Plastic bag policies work!
Trash Free Maryland’s origins included collaborative volunteer action and advocacy for effective policies to reduce plastic bag pollution in local waterways. Early plastic bag policy successes in Washington, DC, and Montgomery County, MD, demonstrated shared recognition that plastic bag litter was a problem with an effective policy solution. We’ve collectively learned a lot since the earliest plastic bag policies went into effect. New policies are designed to be easy to implement, effective, enforceable, and equitable.
Plastic bag policies have spread in Maryland, with 17 local jurisdictions now implementing plastic bag bans or fees or hybrid policies (ban on plastic bags with a fee on alternatives).
We know from our local cleanup data and from examining data from our partners’ cleanups that plastic bag policies — both bans and fees — reduce the prevalence of plastic bag litter in cleanups. A recent study published in Science reinforces our experience and suggests that impacts of plastic bag policies are not just local but include measurable reductions in plastic bag litter along downstream waterways and shorelines.
In “Plastic Bag Bans and Fees Reduce Harmful Litter on Shorelines,” authors Anna Papp and Kimberly L. Oremus found that plastic bag policies such as full bans or fees have significantly reduced shoreline plastic bag litter. Partial bans also had an effect, although it was smaller (possibly due to exemptions for thicker plastic bags). The study compared citizen-science data from thousands of shoreline cleanups before and after plastic bag policies went into effect. The results show the power of effective plastic bag policies and the utility of volunteer cleanup data to make and track lasting changes in the environment.

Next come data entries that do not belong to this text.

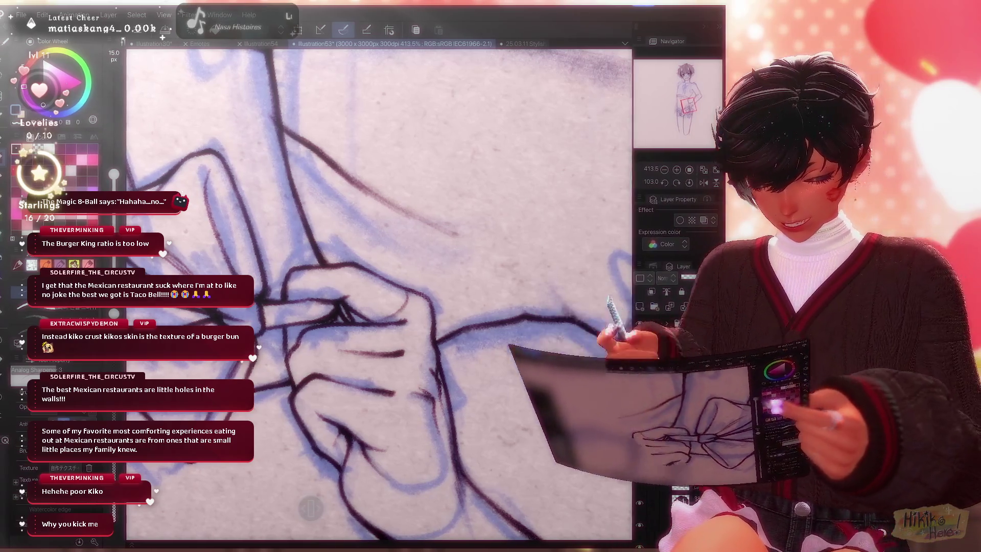
pyautogui.scroll(-5, 380, 292)
pyautogui.scroll(4, 380, 292)
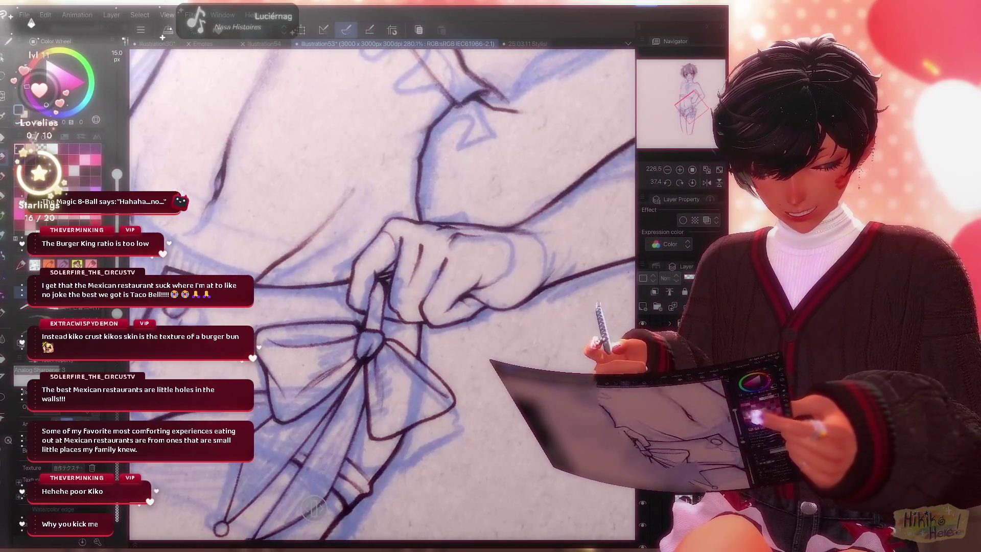
pyautogui.scroll(3, 380, 291)
pyautogui.scroll(-3, 379, 291)
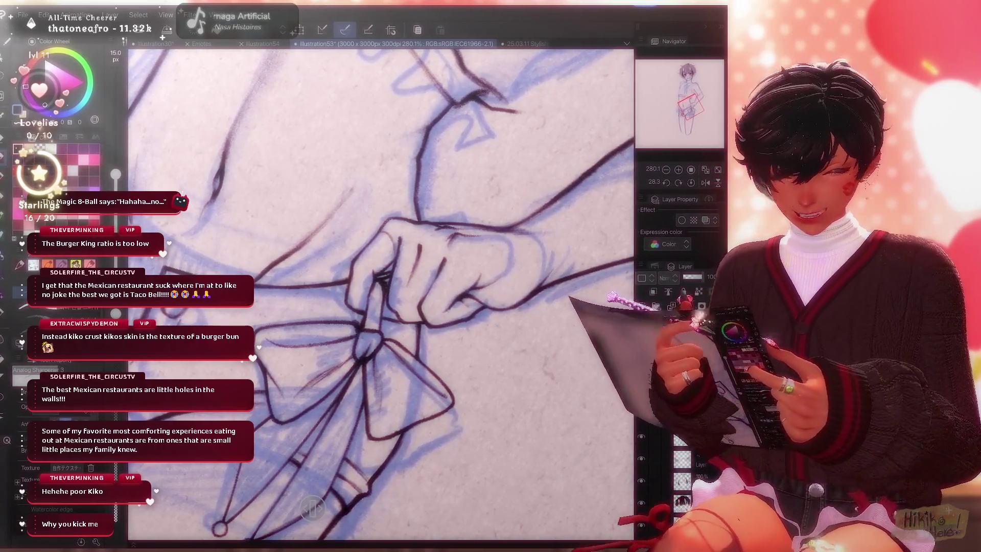
pyautogui.scroll(2, 379, 292)
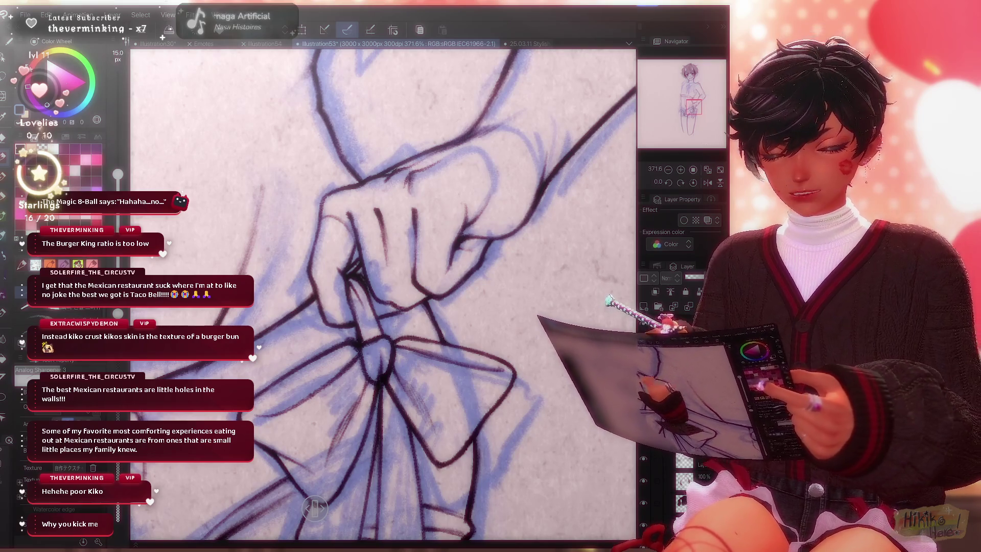
pyautogui.scroll(-3, 383, 292)
pyautogui.scroll(5, 384, 292)
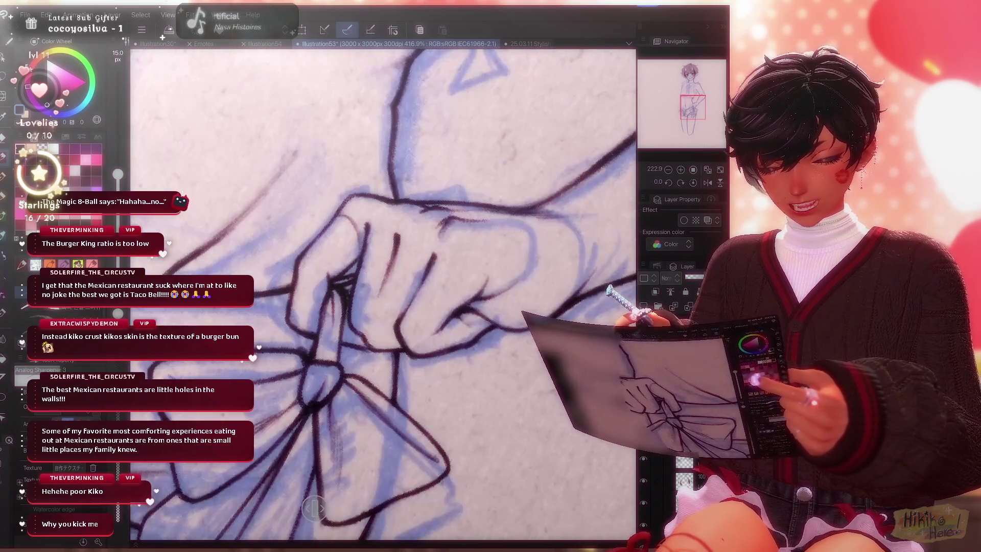
# Tidy the finger and knuckle lines with the Kneaded eraser and redraw them cleanly.
pyautogui.press('e')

These results also suggest that bans or fees on problematic or frequently-littered materials may be impactful on a wide variety of single-use plastic items, including plastic straws, stirrers, and six-pack rings that can be easily avoided or replaced with non-plastic alternatives.
Single use plastic carryout shopping bags, cups, straws, styrofoam coolers, bottle caps, lids, toys, and other items are used for a short time and then become trash or litter polluting our environment. All of these items could be skipped or replaced with reusable alternatives. Every single single-use plastic item has the potential to become litter and plastic pollution in our environment, washing down streets, into our stormwater system, and into our waterways. Once plastic items enter larger bodies of water, they are difficult to recover and slowly break down into smaller and smaller particles until they become microplastics.